◆ **Assignment**: Some entries follow. Reproduce exactly the lines starting at the one with "cancer (adenocarcinoma) stained" and stopping after the one with "immunohistochemistry (IHC) histopathology".

◆ **Provided material**:
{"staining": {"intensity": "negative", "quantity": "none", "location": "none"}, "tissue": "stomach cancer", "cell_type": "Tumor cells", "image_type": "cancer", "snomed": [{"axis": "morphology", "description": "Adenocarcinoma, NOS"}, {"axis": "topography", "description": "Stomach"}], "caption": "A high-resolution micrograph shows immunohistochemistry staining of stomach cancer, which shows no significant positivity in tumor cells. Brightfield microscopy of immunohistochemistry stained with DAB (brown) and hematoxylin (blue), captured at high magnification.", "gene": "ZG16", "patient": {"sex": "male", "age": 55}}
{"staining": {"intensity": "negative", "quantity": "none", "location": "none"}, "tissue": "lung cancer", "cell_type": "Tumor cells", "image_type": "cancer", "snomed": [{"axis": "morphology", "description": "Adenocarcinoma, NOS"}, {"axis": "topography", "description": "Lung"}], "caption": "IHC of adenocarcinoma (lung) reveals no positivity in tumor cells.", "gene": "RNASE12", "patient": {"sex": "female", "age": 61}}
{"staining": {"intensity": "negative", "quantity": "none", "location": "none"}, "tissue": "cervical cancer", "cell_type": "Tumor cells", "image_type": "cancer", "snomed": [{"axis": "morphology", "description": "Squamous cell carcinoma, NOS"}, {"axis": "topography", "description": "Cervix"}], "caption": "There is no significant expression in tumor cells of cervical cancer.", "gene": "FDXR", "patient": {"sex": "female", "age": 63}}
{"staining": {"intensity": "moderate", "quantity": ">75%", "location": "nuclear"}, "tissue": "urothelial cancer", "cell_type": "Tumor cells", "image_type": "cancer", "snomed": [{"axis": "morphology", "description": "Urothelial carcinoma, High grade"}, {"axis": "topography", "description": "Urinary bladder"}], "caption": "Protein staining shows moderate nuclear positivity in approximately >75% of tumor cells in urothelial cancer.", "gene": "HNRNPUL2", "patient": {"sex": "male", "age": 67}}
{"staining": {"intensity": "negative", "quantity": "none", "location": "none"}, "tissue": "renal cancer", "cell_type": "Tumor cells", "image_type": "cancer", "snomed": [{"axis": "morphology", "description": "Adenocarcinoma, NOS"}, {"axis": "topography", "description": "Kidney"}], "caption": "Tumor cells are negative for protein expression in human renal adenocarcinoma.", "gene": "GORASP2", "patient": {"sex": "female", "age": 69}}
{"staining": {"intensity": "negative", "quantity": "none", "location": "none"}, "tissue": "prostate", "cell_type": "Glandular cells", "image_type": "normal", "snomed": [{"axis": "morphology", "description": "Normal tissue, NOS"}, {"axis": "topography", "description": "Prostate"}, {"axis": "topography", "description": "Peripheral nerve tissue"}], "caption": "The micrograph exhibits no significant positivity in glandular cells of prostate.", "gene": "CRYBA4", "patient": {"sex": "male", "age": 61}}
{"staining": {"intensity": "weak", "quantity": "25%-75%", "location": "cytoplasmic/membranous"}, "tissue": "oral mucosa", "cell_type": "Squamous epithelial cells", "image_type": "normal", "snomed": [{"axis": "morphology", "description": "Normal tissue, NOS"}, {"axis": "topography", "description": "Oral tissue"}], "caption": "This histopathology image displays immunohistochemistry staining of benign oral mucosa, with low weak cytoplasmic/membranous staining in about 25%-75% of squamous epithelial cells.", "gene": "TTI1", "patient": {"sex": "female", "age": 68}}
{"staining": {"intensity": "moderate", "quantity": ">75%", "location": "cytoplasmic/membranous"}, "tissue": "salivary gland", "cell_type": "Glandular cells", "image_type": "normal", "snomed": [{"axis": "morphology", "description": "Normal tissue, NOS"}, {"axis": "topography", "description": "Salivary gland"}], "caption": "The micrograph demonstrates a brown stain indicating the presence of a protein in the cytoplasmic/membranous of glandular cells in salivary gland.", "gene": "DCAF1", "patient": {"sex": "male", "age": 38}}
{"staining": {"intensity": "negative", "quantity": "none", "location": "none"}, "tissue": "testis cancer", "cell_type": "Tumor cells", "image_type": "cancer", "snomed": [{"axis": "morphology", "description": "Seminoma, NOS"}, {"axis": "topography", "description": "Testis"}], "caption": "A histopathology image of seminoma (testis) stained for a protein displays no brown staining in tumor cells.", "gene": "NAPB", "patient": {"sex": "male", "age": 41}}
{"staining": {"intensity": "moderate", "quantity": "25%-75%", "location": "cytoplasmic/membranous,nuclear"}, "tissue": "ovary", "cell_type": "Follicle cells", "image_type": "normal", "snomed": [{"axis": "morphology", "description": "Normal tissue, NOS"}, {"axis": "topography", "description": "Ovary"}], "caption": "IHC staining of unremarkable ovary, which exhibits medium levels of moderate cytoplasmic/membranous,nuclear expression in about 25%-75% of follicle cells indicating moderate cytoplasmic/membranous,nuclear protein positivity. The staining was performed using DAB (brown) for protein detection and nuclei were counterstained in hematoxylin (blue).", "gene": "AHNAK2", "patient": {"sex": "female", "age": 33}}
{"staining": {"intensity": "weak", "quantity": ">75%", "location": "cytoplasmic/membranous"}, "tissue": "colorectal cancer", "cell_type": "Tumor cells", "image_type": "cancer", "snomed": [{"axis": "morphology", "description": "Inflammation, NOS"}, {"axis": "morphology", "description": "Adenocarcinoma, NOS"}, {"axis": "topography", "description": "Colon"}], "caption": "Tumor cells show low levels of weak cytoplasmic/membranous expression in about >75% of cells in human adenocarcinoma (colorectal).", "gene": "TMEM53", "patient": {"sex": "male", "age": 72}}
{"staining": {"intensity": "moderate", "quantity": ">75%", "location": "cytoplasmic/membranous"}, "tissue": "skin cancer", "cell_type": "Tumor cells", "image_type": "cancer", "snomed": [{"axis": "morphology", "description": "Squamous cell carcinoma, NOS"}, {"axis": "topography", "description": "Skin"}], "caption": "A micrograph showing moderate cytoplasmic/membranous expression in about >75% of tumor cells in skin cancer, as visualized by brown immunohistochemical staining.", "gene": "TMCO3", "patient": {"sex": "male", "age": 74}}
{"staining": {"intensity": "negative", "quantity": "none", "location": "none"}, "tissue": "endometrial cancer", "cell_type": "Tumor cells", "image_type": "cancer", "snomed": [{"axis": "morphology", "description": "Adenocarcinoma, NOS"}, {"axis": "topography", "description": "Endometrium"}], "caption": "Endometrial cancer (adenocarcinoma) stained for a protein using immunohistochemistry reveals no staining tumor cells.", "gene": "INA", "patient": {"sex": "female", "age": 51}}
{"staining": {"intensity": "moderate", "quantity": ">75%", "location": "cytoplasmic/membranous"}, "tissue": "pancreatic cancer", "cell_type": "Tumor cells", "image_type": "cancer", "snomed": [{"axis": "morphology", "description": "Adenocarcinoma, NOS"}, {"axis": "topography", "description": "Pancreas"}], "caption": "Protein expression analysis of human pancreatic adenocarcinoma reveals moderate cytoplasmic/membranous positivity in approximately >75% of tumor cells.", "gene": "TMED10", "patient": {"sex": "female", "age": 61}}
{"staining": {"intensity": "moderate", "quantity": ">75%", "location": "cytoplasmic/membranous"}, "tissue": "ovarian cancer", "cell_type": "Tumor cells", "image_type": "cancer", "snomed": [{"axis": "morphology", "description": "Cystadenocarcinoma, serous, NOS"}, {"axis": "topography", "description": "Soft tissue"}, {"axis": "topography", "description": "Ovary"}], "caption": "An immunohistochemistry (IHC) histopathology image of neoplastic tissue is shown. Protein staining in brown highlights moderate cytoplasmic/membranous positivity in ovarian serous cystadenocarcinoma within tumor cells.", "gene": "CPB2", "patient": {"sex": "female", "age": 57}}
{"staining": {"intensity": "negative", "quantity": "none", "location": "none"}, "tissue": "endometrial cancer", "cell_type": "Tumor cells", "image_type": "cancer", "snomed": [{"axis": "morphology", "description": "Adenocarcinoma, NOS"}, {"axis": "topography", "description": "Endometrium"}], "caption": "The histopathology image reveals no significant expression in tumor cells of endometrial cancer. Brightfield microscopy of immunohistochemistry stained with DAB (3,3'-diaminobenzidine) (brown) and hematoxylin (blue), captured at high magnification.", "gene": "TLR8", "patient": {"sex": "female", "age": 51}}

◆ **Task result**:
{"staining": {"intensity": "negative", "quantity": "none", "location": "none"}, "tissue": "endometrial cancer", "cell_type": "Tumor cells", "image_type": "cancer", "snomed": [{"axis": "morphology", "description": "Adenocarcinoma, NOS"}, {"axis": "topography", "description": "Endometrium"}], "caption": "Endometrial cancer (adenocarcinoma) stained for a protein using immunohistochemistry reveals no staining tumor cells.", "gene": "INA", "patient": {"sex": "female", "age": 51}}
{"staining": {"intensity": "moderate", "quantity": ">75%", "location": "cytoplasmic/membranous"}, "tissue": "pancreatic cancer", "cell_type": "Tumor cells", "image_type": "cancer", "snomed": [{"axis": "morphology", "description": "Adenocarcinoma, NOS"}, {"axis": "topography", "description": "Pancreas"}], "caption": "Protein expression analysis of human pancreatic adenocarcinoma reveals moderate cytoplasmic/membranous positivity in approximately >75% of tumor cells.", "gene": "TMED10", "patient": {"sex": "female", "age": 61}}
{"staining": {"intensity": "moderate", "quantity": ">75%", "location": "cytoplasmic/membranous"}, "tissue": "ovarian cancer", "cell_type": "Tumor cells", "image_type": "cancer", "snomed": [{"axis": "morphology", "description": "Cystadenocarcinoma, serous, NOS"}, {"axis": "topography", "description": "Soft tissue"}, {"axis": "topography", "description": "Ovary"}], "caption": "An immunohistochemistry (IHC) histopathology image of neoplastic tissue is shown. Protein staining in brown highlights moderate cytoplasmic/membranous positivity in ovarian serous cystadenocarcinoma within tumor cells.", "gene": "CPB2", "patient": {"sex": "female", "age": 57}}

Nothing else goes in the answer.